(Items from a dataset)
********************
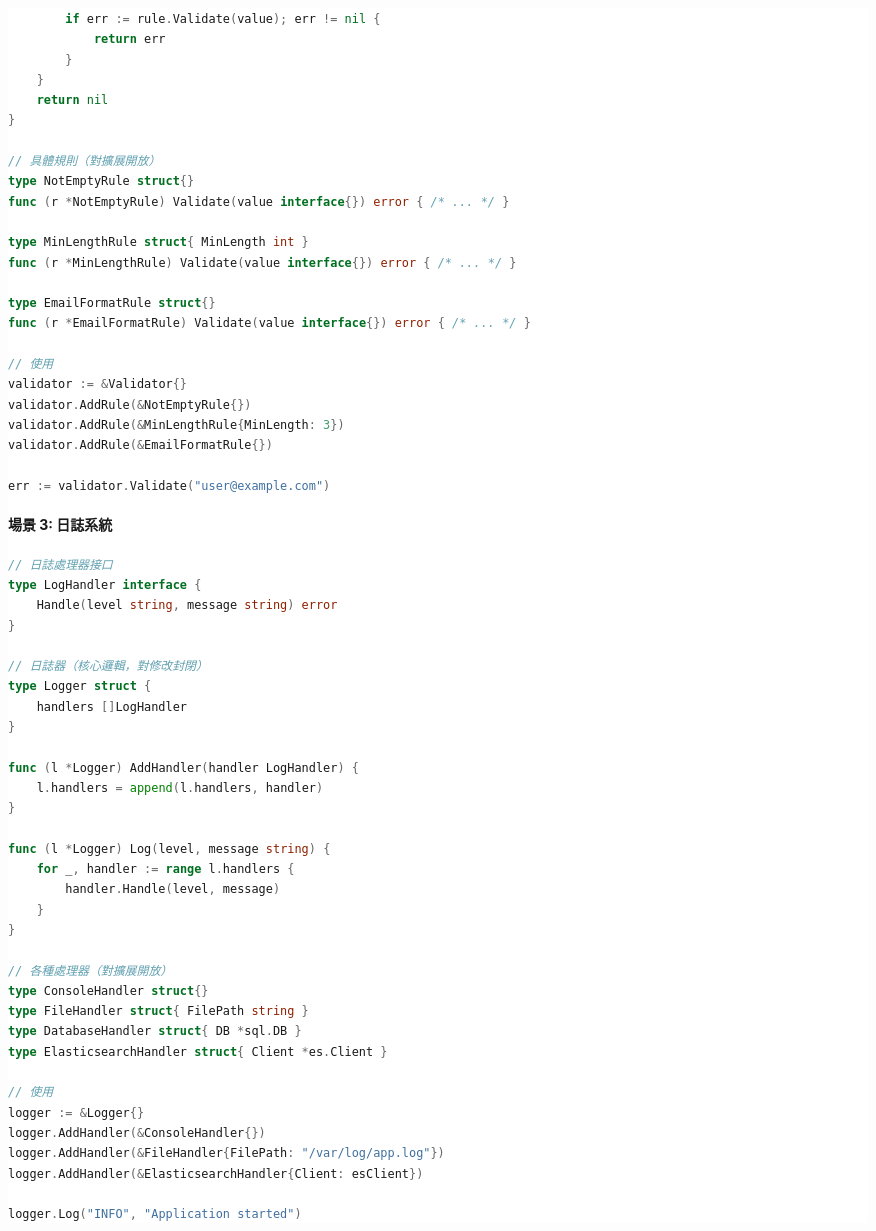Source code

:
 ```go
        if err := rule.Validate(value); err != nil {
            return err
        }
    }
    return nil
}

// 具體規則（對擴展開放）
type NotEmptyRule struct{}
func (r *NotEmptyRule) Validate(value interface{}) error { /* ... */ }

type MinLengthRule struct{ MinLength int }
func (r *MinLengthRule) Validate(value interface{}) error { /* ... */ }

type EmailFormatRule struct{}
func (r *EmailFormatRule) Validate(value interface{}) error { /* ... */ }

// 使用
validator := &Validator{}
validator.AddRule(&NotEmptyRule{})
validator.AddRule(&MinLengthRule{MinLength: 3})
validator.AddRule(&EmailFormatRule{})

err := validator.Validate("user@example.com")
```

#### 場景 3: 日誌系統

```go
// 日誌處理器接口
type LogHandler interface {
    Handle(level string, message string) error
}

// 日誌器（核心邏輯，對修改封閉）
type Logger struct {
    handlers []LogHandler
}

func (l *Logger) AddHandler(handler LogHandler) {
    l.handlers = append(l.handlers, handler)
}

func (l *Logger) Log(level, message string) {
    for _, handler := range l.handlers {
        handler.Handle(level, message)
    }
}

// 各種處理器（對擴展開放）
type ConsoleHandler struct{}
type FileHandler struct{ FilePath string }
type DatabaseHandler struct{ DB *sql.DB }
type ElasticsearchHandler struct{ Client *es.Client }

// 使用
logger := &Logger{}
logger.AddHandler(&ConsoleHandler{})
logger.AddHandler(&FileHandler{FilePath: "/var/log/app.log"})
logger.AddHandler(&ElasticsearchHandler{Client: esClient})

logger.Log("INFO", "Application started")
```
********************
WORK TO COMPLETE:
If a line in the records contains the word "interface", copy it out.

SOLUTION FOR THIS TASK:
func (r *NotEmptyRule) Validate(value interface{}) error { /* ... */ }
func (r *MinLengthRule) Validate(value interface{}) error { /* ... */ }
func (r *EmailFormatRule) Validate(value interface{}) error { /* ... */ }
type LogHandler interface {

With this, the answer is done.